Nel camino il tronco di quercia si era consumato e la fiamma assopita. Fuori la pioggia doveva essere cessata, ma il cuore del gigante era in fiamme, la sua anima divampava e fremeva tra i tumulti della tempesta.
“Voglio una promessa, una solenne promessa, solo una promessa!” Balbettò il gigante, alzando lo sguardo dal camino.
“Padre mio, farò tutto ciò che tu mi comanderai a costo di sacrificare la mia stessa vita!”
Affermò risoluta la figliola.
L’omone cercava le parole senza riuscirvi. Il coraggio con cui un attimo prima aveva raccontato la sua vita era ormai perduto. Il suo cuore vacillava, forse intimorito da altri segreti inconfessabili che mai sarebbe stato in grado di svelare.
“E’ una promessa solenne!” Osservò, ancora cercando le giuste parole.
“Mi devi promettere che non permetterai mai ad alcuno di cogliere la tua verginità al di fuori di uno dei figli del Re degli uomini!”

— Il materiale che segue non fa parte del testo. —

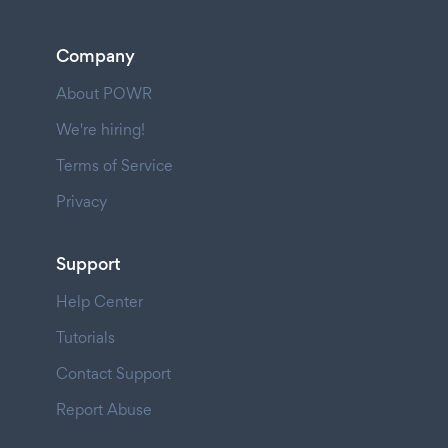
Company
About POWR
We're hiring!
Terms of Service
Privacy
Support
Help Center
Tutorials
Contact Support
Report Abuse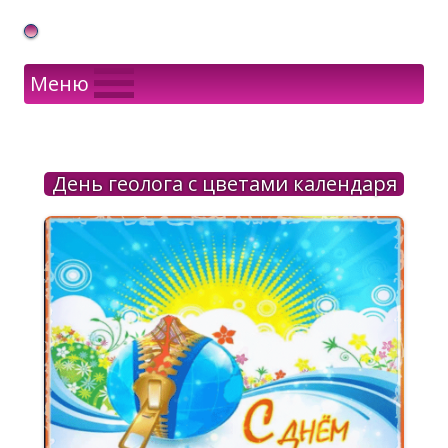
Gif Открытки в подарок
Меню
День геолога с цветами календаря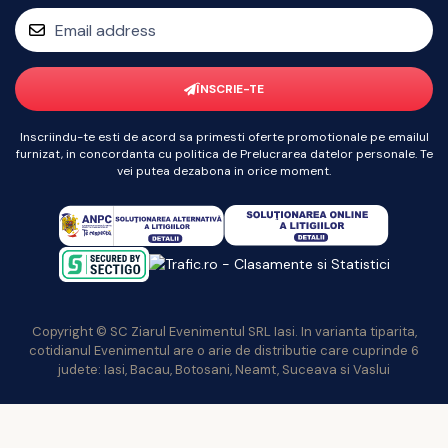
ÎNSCRIE-TE
Inscriindu-te esti de acord sa primesti oferte promotionale pe emailul
furnizat, in concordanta cu politica de Prelucrarea datelor personale. Te
vei putea dezabona in orice moment.
Copyright © SC Ziarul Evenimentul SRL Iasi. In varianta tiparita,
cotidianul Evenimentul are o arie de distributie care cuprinde 6
judete: Iasi, Bacau, Botosani, Neamt, Suceava si Vaslui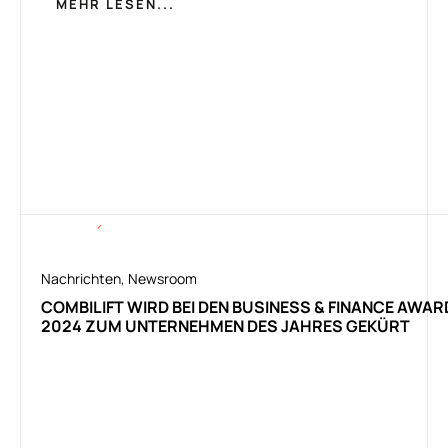
MEHR LESEN...
Nachrichten
,
Newsroom
COMBILIFT WIRD BEI DEN BUSINESS & FINANCE AWA
2024 ZUM UNTERNEHMEN DES JAHRES GEKÜRT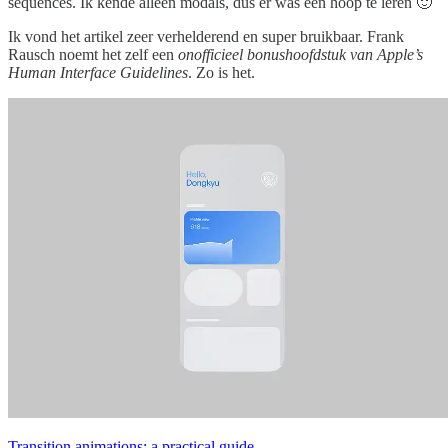
sequences. Ik kende alleen modals, dus er was een hoop te leren 🙂
Ik vond het artikel zeer verhelderend en super bruikbaar. Frank
Rausch noemt het zelf een
onofficieel bonushoofdstuk van Apple’s
Human Interface Guidelines
. Zo is het.
Transition animations: a practical guide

Spiegò finalmente. La ragazza lo guardò con aria spaesata, senza comprendere cosa le stesse comandando. Il genitore però non riusciva in quel momento a essere più chiaro. Aveva molto altro da dire, ma non sapeva da dove cominciare.
“Dovrai sposare uno dei figli del Re degli uomini!”
Cercò di chiarire, ma la ragazza ancora non comprese.
“Solo allora la tua vita sarà sicura!”
Concluse.
I due si guardarono negli occhi senza proferir parola, senza riuscire a capire i pensieri l’uno dell’altro.
“Ci sono cose che non comprendo, ma ti giuro che farò quanto mi chiedi!”
Promise Alisea.
 “Sarà meglio così!”
Mormorò il gigante, alzandosi dalla sedia, dirigendosi verso la sua stanza da letto.
“Tuo padre è un vigliacco!” Esclamò. “E’ uno stolido gigante che cosa pretendi! Non sa neppure parlare!”
L’omone, dopo aver percorso pochi passi verso la sua stanza da letto, si fermò, restando meditabondo. Quindi si giro come per cogliere uno sguardo, un sorriso, un ultimo sorriso, per un’ultima volta.
Alisea gli corse incontro come mille volte aveva fatto da bambina e si strinse alla sua gamba. Copiose e silenziose lacrime irrigavano il volto del gigante. La ragazza strinse il suo possente arto con quanto più ardore e forza poté, piena di affetto nei confronti di quel padre buono e affettuoso che l’aveva coltivata come una rosa in mezzo ai rovi e che sarebbe stato in grado di dare anche la sua vita per lei.
In quell’abbraccio la rassegnazione lasciava il posto alla consolazione e quei malinconici anni trovavano il proprio compimento. Nel camino, intanto, il fuoco si era quasi spento e gli ultimi tizzoni si consumavano nella cenere.